(Stored entries)
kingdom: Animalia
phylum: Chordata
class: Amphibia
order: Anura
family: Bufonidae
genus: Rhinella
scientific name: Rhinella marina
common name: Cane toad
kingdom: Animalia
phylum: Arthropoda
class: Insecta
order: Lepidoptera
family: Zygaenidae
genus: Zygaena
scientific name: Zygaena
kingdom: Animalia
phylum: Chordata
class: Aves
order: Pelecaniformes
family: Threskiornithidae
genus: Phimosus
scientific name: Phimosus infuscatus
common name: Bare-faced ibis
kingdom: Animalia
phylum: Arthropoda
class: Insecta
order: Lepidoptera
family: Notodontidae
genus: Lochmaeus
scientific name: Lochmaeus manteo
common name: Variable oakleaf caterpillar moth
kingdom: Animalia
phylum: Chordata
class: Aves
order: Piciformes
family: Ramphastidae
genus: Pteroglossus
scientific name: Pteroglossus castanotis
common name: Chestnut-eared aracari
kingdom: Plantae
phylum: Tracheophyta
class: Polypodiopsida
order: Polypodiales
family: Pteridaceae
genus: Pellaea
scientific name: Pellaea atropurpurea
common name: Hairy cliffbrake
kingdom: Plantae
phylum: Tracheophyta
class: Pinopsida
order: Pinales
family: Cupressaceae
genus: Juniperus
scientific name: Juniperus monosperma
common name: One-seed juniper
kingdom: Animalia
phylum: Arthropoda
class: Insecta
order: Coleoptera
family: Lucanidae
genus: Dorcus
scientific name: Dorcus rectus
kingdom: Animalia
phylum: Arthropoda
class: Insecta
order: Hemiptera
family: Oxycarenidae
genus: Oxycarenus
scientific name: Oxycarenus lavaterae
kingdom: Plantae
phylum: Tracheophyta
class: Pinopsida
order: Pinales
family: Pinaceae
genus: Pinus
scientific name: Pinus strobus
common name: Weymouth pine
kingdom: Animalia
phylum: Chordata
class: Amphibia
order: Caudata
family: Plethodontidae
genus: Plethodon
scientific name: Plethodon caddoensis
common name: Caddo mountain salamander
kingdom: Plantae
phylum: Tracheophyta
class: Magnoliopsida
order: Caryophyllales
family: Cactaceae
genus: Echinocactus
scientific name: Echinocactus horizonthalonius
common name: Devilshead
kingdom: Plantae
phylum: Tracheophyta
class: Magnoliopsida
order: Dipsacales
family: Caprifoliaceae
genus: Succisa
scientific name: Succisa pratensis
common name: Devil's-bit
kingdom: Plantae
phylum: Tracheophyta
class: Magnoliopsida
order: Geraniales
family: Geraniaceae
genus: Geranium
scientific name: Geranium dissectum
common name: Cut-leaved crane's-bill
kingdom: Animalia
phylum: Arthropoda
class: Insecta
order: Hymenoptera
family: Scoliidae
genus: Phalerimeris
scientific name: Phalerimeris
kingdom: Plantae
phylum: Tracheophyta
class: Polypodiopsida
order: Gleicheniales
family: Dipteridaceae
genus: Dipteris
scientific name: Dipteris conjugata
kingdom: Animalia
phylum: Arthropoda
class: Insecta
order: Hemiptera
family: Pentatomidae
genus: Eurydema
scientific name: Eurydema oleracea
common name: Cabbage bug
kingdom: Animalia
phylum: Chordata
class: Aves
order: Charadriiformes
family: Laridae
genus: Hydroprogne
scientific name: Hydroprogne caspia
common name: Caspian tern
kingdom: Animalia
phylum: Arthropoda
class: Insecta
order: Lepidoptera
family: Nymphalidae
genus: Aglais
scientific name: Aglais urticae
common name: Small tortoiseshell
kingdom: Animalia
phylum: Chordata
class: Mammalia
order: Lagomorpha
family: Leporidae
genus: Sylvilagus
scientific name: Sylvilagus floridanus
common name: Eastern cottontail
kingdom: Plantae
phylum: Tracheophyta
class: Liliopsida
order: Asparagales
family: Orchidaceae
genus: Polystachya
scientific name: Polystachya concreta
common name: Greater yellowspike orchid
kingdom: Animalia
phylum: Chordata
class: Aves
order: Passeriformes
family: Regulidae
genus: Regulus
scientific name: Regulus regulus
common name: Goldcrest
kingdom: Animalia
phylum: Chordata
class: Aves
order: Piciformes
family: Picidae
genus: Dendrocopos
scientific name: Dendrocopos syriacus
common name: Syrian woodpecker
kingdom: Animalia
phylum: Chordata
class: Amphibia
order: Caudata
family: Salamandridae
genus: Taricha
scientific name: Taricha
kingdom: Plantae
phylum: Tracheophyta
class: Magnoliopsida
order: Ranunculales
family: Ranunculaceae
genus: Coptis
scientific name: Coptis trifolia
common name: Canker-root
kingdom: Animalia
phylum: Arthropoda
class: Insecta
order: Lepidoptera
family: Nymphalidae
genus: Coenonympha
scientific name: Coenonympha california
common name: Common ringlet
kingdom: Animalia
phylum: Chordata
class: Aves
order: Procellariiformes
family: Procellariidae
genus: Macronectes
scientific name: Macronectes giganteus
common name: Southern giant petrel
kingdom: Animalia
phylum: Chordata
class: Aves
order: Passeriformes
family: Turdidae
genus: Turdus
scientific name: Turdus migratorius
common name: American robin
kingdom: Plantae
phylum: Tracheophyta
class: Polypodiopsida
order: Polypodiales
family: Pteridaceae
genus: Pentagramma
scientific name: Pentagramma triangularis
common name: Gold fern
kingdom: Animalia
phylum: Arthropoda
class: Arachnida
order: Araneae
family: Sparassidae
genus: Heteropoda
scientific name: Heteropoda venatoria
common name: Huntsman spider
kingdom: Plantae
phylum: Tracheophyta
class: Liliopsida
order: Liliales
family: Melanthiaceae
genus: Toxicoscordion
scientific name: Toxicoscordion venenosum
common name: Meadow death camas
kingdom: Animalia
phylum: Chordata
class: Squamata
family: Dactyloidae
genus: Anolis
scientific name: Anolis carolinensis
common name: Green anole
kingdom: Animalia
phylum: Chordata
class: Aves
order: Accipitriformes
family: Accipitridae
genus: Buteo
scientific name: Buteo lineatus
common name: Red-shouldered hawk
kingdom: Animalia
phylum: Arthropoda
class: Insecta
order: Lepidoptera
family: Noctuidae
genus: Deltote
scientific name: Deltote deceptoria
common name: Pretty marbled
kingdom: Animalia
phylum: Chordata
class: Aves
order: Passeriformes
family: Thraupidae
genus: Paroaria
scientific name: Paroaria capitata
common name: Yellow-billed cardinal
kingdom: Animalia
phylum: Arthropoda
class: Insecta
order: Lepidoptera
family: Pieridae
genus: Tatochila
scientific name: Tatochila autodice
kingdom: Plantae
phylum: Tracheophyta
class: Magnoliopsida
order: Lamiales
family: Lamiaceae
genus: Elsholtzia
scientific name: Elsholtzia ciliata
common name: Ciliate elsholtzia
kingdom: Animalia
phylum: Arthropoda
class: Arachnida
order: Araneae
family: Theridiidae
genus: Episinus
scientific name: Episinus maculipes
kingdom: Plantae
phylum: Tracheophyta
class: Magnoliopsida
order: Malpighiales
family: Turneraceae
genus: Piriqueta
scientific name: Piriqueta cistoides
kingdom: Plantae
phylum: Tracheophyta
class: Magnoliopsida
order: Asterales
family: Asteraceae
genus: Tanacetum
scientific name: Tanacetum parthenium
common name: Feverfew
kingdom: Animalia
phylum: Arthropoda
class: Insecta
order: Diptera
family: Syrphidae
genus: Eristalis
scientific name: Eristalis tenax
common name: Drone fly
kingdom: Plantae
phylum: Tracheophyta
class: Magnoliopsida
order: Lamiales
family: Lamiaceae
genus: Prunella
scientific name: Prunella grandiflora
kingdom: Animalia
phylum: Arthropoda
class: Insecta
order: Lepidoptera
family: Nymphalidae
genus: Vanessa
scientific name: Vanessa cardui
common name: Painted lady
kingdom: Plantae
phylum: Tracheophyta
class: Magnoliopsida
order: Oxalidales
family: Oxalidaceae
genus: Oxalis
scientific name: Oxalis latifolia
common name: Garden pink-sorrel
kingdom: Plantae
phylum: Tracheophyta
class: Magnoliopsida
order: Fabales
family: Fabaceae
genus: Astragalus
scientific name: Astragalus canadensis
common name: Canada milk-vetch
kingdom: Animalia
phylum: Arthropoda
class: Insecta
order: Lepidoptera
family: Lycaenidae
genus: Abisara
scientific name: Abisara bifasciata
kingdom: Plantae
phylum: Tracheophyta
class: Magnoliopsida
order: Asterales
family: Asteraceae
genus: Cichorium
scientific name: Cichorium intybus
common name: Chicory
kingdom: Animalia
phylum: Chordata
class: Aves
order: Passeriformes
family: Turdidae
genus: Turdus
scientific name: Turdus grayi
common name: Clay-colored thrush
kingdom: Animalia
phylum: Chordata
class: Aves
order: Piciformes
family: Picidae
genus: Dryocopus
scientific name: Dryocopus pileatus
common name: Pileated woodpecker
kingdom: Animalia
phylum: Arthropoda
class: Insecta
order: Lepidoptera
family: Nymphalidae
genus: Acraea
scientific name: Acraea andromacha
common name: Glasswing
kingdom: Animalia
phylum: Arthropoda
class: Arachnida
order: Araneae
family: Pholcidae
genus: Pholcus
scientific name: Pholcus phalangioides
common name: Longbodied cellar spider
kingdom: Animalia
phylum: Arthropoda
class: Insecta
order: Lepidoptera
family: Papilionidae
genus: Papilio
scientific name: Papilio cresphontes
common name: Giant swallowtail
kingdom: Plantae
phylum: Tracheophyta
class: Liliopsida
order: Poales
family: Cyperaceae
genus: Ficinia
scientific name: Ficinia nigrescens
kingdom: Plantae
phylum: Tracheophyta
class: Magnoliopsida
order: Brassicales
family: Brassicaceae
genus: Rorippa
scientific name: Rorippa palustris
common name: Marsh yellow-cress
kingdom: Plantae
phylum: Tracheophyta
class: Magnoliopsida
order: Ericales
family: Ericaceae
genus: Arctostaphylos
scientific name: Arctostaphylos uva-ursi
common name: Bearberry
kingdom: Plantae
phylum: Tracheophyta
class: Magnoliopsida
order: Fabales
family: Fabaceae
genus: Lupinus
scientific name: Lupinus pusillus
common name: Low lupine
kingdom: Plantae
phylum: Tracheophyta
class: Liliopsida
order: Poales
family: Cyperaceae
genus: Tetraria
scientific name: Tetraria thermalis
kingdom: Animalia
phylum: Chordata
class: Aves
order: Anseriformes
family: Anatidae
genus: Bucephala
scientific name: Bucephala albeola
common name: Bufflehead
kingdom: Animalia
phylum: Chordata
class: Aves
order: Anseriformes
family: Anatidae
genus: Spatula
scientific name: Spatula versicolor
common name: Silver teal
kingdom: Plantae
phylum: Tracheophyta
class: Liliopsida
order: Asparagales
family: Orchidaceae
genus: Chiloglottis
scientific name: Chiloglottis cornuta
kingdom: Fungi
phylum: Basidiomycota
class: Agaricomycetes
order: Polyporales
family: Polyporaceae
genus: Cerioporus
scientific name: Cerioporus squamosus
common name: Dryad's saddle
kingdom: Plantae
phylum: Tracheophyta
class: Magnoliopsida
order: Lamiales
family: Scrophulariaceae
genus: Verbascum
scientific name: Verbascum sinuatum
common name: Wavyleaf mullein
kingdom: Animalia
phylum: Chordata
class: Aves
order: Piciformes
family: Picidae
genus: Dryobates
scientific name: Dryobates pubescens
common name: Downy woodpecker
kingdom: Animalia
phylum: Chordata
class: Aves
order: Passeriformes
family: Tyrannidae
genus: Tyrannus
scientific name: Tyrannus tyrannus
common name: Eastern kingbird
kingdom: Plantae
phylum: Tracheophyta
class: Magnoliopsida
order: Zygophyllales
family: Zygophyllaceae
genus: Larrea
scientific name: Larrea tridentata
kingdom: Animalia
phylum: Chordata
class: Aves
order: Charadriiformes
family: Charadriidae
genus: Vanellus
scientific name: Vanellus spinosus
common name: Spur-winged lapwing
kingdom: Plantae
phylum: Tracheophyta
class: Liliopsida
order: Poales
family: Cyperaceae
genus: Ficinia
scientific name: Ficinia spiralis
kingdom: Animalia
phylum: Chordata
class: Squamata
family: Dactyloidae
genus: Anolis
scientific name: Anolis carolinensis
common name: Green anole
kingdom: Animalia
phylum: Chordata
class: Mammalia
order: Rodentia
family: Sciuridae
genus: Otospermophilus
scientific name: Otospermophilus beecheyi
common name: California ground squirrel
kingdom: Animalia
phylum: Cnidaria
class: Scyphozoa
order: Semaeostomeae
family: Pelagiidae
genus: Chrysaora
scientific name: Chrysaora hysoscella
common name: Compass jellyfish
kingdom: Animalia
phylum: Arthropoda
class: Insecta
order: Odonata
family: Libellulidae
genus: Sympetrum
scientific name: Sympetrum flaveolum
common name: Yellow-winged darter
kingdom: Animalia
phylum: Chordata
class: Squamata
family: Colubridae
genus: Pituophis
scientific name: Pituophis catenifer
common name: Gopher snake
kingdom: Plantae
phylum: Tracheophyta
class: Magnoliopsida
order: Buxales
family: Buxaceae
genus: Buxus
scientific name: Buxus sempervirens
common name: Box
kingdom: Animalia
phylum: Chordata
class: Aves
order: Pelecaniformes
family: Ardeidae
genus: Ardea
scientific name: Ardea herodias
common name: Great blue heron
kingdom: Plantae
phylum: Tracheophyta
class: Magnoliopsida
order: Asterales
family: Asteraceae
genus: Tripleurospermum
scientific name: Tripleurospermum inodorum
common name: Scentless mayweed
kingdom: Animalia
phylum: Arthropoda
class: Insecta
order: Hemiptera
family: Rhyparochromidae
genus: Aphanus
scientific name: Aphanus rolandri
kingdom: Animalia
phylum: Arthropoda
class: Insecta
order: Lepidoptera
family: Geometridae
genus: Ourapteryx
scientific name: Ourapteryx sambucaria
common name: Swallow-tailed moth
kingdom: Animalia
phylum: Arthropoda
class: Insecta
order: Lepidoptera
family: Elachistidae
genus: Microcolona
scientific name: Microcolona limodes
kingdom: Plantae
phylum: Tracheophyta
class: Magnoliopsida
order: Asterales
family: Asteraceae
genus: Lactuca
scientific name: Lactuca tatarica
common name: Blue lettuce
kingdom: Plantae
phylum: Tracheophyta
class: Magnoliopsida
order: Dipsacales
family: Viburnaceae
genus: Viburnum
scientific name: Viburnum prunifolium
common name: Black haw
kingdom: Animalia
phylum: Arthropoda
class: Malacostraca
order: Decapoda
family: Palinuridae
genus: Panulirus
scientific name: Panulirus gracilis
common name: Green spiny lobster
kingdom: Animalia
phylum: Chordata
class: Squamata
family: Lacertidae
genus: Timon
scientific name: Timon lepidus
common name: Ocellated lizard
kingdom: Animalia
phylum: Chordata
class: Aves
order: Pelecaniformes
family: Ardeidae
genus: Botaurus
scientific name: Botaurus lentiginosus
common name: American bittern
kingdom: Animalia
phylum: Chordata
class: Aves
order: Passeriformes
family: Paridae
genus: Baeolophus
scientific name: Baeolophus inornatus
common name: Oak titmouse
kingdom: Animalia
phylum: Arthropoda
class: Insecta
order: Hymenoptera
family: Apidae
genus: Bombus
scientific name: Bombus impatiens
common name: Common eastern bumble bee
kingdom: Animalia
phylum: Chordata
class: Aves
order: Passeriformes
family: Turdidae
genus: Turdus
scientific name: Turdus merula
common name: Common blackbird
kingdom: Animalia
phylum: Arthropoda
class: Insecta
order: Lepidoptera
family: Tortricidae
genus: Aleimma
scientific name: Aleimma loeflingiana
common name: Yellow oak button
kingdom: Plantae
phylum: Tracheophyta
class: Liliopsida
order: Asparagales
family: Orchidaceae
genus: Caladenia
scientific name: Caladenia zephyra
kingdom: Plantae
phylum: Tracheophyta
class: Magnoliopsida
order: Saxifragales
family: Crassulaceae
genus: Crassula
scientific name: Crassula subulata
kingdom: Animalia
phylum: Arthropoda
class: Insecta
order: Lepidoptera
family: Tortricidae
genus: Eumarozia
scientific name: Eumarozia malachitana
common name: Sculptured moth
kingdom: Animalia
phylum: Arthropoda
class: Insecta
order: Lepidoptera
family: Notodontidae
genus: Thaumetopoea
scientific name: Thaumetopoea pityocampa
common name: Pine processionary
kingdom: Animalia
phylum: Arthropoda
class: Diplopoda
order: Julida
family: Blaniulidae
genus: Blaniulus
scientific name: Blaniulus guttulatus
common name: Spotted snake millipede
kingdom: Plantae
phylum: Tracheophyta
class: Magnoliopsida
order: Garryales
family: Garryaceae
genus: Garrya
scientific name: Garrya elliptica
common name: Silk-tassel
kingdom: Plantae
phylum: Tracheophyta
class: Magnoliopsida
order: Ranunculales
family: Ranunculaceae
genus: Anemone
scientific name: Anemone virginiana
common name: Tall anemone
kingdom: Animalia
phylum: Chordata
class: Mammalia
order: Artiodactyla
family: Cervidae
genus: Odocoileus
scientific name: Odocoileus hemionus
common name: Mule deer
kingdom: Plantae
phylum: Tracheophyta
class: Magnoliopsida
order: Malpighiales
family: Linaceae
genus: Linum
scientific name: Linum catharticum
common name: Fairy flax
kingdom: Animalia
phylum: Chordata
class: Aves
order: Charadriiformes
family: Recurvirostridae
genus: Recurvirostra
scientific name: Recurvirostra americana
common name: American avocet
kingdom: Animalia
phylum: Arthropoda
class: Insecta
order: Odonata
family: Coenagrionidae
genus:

» Requirements: Can you rewrite the records above as a numbered list, from the first line through the line containing "family: Threskiornithidae", with both of those lines included and any blank lines left out?

» Written response:
1. kingdom: Animalia
2. phylum: Chordata
3. class: Amphibia
4. order: Anura
5. family: Bufonidae
6. genus: Rhinella
7. scientific name: Rhinella marina
8. common name: Cane toad
9. kingdom: Animalia
10. phylum: Arthropoda
11. class: Insecta
12. order: Lepidoptera
13. family: Zygaenidae
14. genus: Zygaena
15. scientific name: Zygaena
16. kingdom: Animalia
17. phylum: Chordata
18. class: Aves
19. order: Pelecaniformes
20. family: Threskiornithidae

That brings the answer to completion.